EXERCISE GOAL - Each line of the listing below that includes "will" must be copied.

■ ■ ■ ■ ■ ■ ■

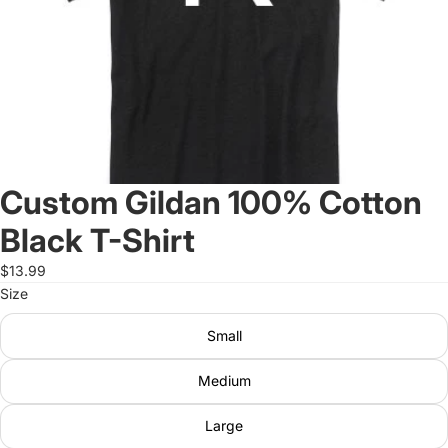
Custom Gildan 100% Cotton
Black T-Shirt
$13.99
Size
Small
Medium
Large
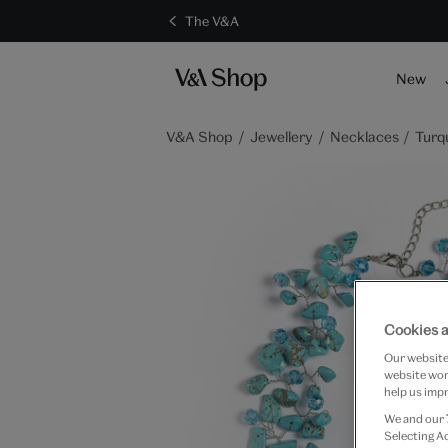
The V&A
New
V&A Shop
Jewellery
Necklaces
Turq
Cookies a
Our website 
website work
help us impr
We and our
Selecting A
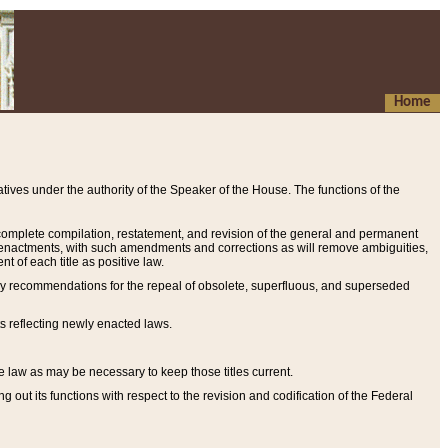
Home
ives under the authority of the Speaker of the House. The functions of the
a complete compilation, restatement, and revision of the general and permanent
al enactments, with such amendments and corrections as will remove ambiguities,
t of each title as positive law.
ary recommendations for the repeal of obsolete, superfluous, and superseded
s reflecting newly enacted laws.
e law as may be necessary to keep those titles current.
ut its functions with respect to the revision and codification of the Federal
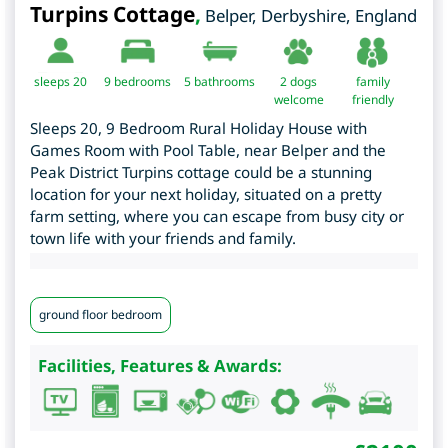
Turpins Cottage
,
Belper
,
Derbyshire
,
England
sleeps 20
9
bedrooms
5 bathrooms
2 dogs
family
welcome
friendly
Sleeps 20, 9 Bedroom Rural Holiday House with
Games Room with Pool Table, near Belper and the
Peak District Turpins cottage could be a stunning
location for your next holiday, situated on a pretty
farm setting, where you can escape from busy city or
town life with your friends and family.
ground floor bedroom
Facilities, Features & Awards:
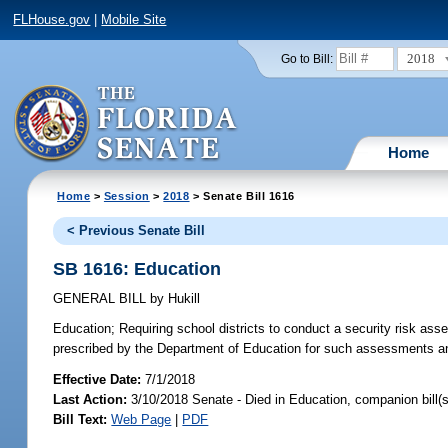
FLHouse.gov
|
Mobile Site
2018
Go to Bill:
Home
Home
>
Session
>
2018
> Senate Bill 1616
< Previous Senate Bill
SB 1616: Education
GENERAL BILL
by
Hukill
Education;
Requiring school districts to conduct a security risk asses
prescribed by the Department of Education for such assessments and
Effective Date:
7/1/2018
Last Action:
3/10/2018 Senate - Died in Education, companion bill(
Bill Text:
Web Page
|
PDF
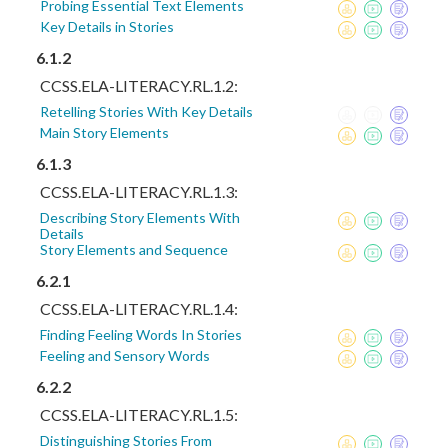
Probing Essential Text Elements
Key Details in Stories
6.1.2
CCSS.ELA-LITERACY.RL.1.2:
Retelling Stories With Key Details
Main Story Elements
6.1.3
CCSS.ELA-LITERACY.RL.1.3:
Describing Story Elements With
Details
Story Elements and Sequence
6.2.1
CCSS.ELA-LITERACY.RL.1.4:
Finding Feeling Words In Stories
Feeling and Sensory Words
6.2.2
CCSS.ELA-LITERACY.RL.1.5:
Distinguishing Stories From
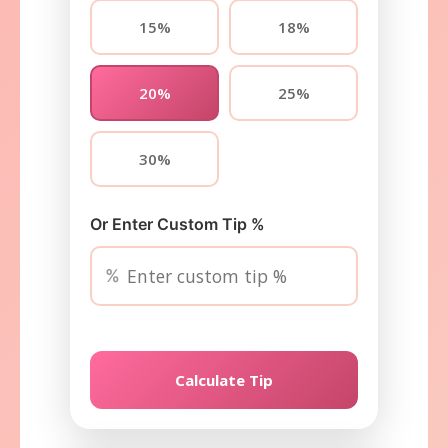
15%
18%
20%
25%
30%
Or Enter Custom Tip %
%
Calculate Tip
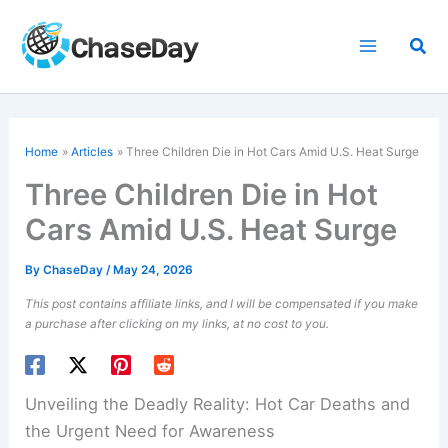
Skip
to
Sea
content
Home
Articles
Three Children Die in Hot Cars Amid U.S. Heat Surge
Three Children Die in Hot
Cars Amid U.S. Heat Surge
By
ChaseDay
/
May 24, 2026
This post contains affiliate links, and I will be compensated if you make
a purchase after clicking on my links, at no cost to you.
Unveiling the Deadly Reality: Hot Car Deaths and
the Urgent Need for Awareness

■ ■ ■ ■ ■ ■ ■

TASK RESULT -
al enactments, with such amendments and corrections as will remove ambiguities,
This post contains affiliate links, and I will be compensated if you make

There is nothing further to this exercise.